Life threatening bacteria found in New York fish facility
A New York smoked fish company has been ordered to stop selling its products, which were produced in a facility contaminated with Listeria monocytogenes (L. mono), until it can comply with food safety regulations.
The Smokehouse, located in Mamaroneck, New York, cannot prepare, process, manufacture, pack and/or hold FDA-regulated food products until they demonstrate that their facility processing equipment and sanitation controls are suitable. This injunction was sought by the U.S. Department of Justice on behalf of the U.S. Food and Drug Administration.
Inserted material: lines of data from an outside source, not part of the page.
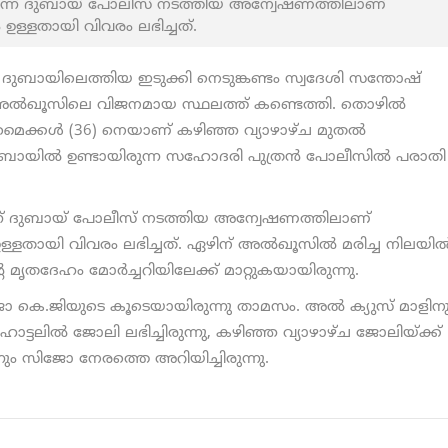
ര്‍ന്ന് ദുബായ് പോലീസ് നടത്തിയ അന്വേഷണത്തിലാണ്
ം ഉള്ളതായി വിവരം ലഭിച്ചത്.
്‍ ദുബായിലെത്തിയ ഇടുക്കി നെടുങ്കണ്ടം സ്വദേശി സന്തോഷ്
അല്‍ഖൂസിലെ വിജനമായ സ്ഥലത്ത് കണ്ടെത്തി. തൊഴില്‍
മൈക്കൾ (36) നെയാണ് കഴിഞ്ഞ വ്യാഴാഴ്ച മുതൽ
ദുബായില്‍ ഉണ്ടായിരുന്ന സഹോദരി പുത്രന്‍ പോലീസില്‍ പരാതി
‍ന്ന്‍ ദുബായ് പോലീസ് നടത്തിയ അന്വേഷണത്തിലാണ്
ഉള്ളതായി വിവരം ലഭിച്ചത്. ഏഴിന് അല്‍ഖൂസില്‍ മരിച്ച നിലയില്
ൃതദേഹം മോര്‍ച്ചറിയിലേക്ക് മാറ്റുകയായിരുന്നു.
കെ.ജിയുടെ കൂടെയായിരുന്നു താമസം. അൽ ക്യുസ് മാളിന
്ടലിൽ ജോലി ലഭിച്ചിരുന്നു, കഴിഞ്ഞ വ്യാഴാഴ്ച ജോലിയ്ക്ക്
്നും സിജോ നേരത്തെ അറിയിച്ചിരുന്നു.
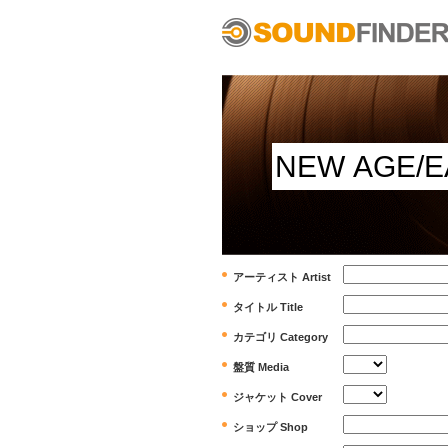
アーティスト Artist
タイトル Title
カテゴリ Category
盤質 Media
ジャケット Cover
ショップ Shop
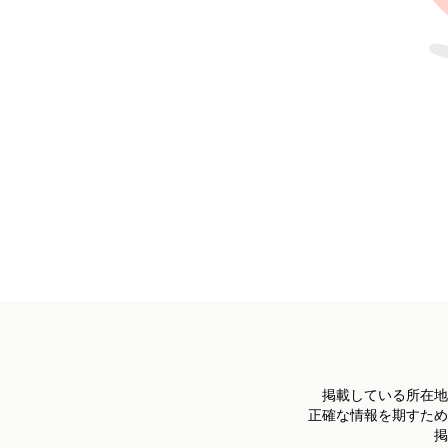
掲載している所在地
正確な情報を期すため
掲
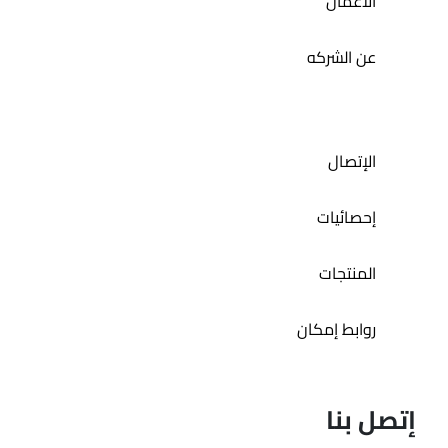
الاعمال
عن الشركه
الإتصال
إحصائيات
المنتجات
روابط إمكان
إتصل بنا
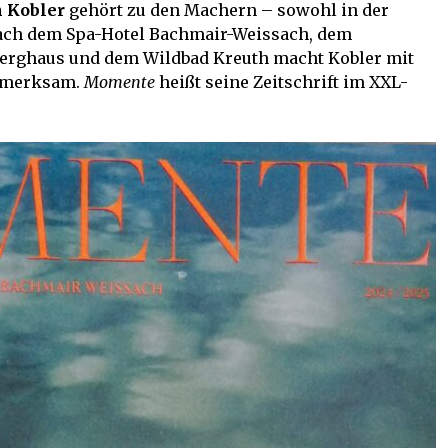
 Kobler
gehört zu den Machern – sowohl in der
Nach dem Spa-Hotel Bachmair-Weissach, dem
berghaus und dem Wildbad Kreuth macht Kobler mit
ufmerksam.
Momente
heißt seine Zeitschrift im XXL-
L. mono is a pathogenic bacterium that can cause listeriosis, a rare but potentially life-threatening illness. People with compromised immune systems, the elderly, pregnant women and developing fetuses are particularly susceptible to listeriosis.
This is far from the first time the Smokehouse has been in trouble with the authorities. In August 2011, L. mono was found in a sample of its cold-smoked salmon. Additional inspections in 2013 and 2015 found L. mono in the Smokehouse processing facility. During the FDA’s most recent visit in April 2017, investigators found widespread L. mono in the facility, including on direct food contact surfaces. The FDA also observed poor sanitation practices including inadequate employee handwashing, improper disinfection practices and a failure to prevent cross-contamination between raw, in-process and finished products.
The FDA, an agency within the U.S. Department of Health and Human Services, protects the public health by assuring the safety, effectiveness, and security of human and veterinary drugs, vaccines, and other biological products for human use, and medical devices. The agency also is responsible for the safety and security of our nation’s food supply, cosmetics, dietary supplements, products that give off electronic radiation, and for regulating tobacco products.